NODE_TLS_REJECT_UNAUTHORIZED=0 elasticdump \
--input=es_dollop/dollop_episode_mapping.json \
--output=https://admin:admin@localhost:9200/episodes \
--type=mapping
NODE_TLS_REJECT_UNAUTHORIZED=0 elasticdump \
--input=es_dollop/dollop_episode.json \
--output=https://admin:admin@localhost:9200/episodes \
--type=data
NODE_TLS_REJECT_UNAUTHORIZED=0 elasticdump \
--input=es_dollop/dollop_paragraph_mapping.json \
--output=https://admin:admin@localhost:9200/paragraphs \
--type=mapping
NODE_TLS_REJECT_UNAUTHORIZED=0 elasticdump \
--input=es_dollop/dollop_paragraph.json \
--output=https://admin:admin@localhost:9200/paragraphs \
--type=data
Head back to Kibana and add two new index patterns by clicking Management then Index Patterns
Create the episodes index
Set the Time Filter to be published_time
Perform the same actions again but for paragraphs, also ensure to set the URL field to Link
- Navigate to Management -> Index Patterns -> Create Index.
- In the index pattern textbox, type paragraphs, then choose Next Step.
- Accept the defaults and choose Create Index Pattern.
- Scroll down to the Url field and choose the edit icon on the right.
- Set the Format to Url, and the type to Link. Then choose Update Field
Kibana Dashboard
Load in a new dashboard by clicking Saved Objects under Management. Then click Import
Select es_dollop/dashboard.json from the repo folder and click Import
If you get an error just make sure you assign episodes and paragraphs to the right sets and hit confirm
Click on Dashboard then Podcast analytics to load up the new dashboard
Finally, set the Time scale in the top right to 1-3 years ago (until you see data)
Cleaning Up
To clean up all the containers when you're done, simply run the following docker-compose command to remove all.
docker-compose down -v

» DATASET
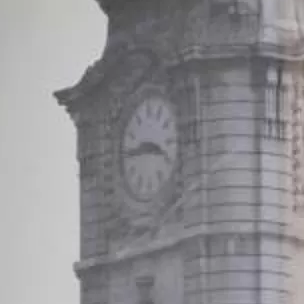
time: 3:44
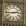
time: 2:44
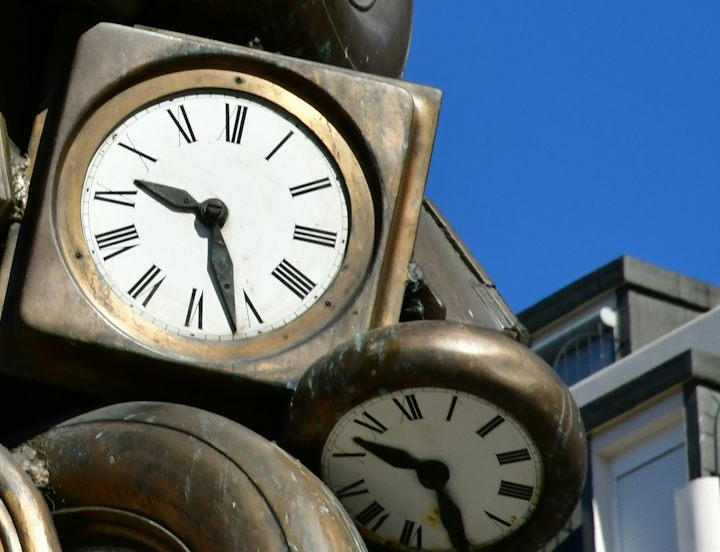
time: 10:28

* * *

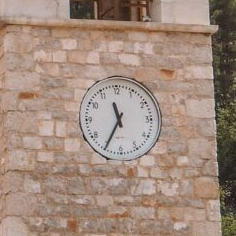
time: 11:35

* * *

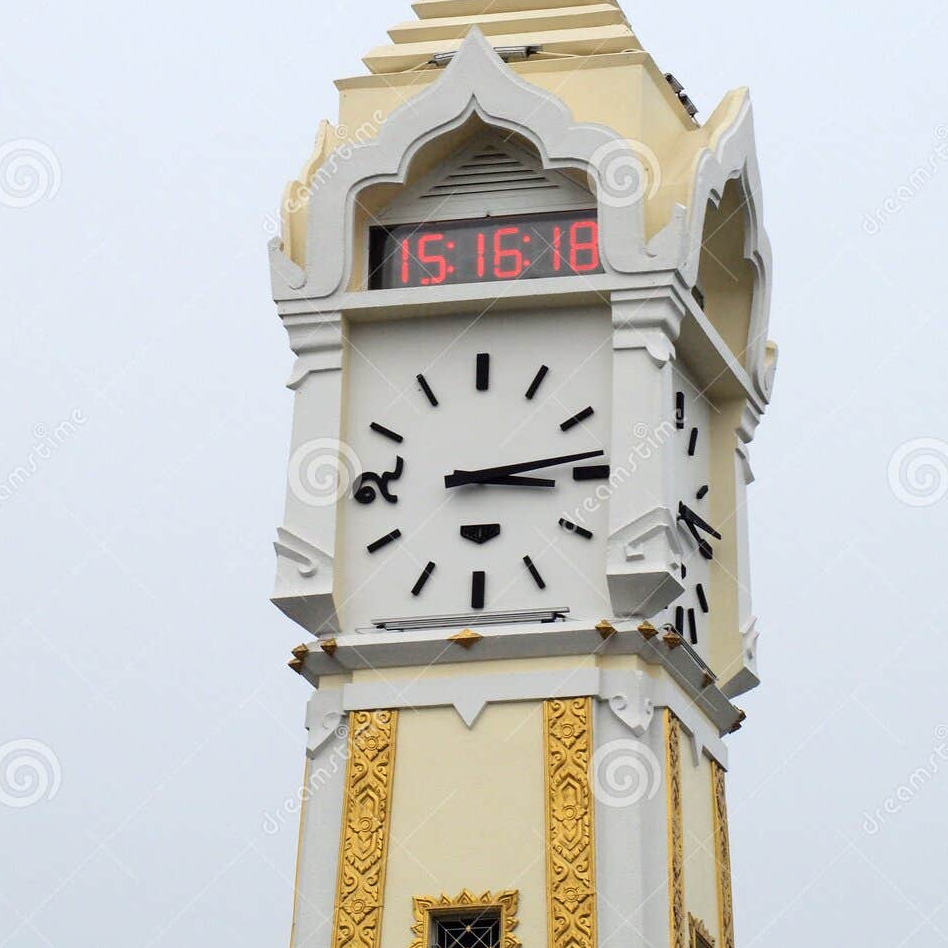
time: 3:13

» STATED EXERCISE
Decide whether each statement agrees with the setup instructions, answering yes or no and quoting the words of the text that settle it: (a) The episodes index pattern uses published_time as its time filter. (b) The new dashboard is loaded through Saved Objects under Management. (c) The paragraphs index pattern is created after changing the default settings. The records above come from a different source than the setup instructions.

» COMPLETE RESPONSE
(a) Yes: "Set the Time Filter to be published_time"
(b) Yes: "Load in a new dashboard by clicking Saved Objects under Management"
(c) No: "Accept the defaults and choose Create Index Pattern."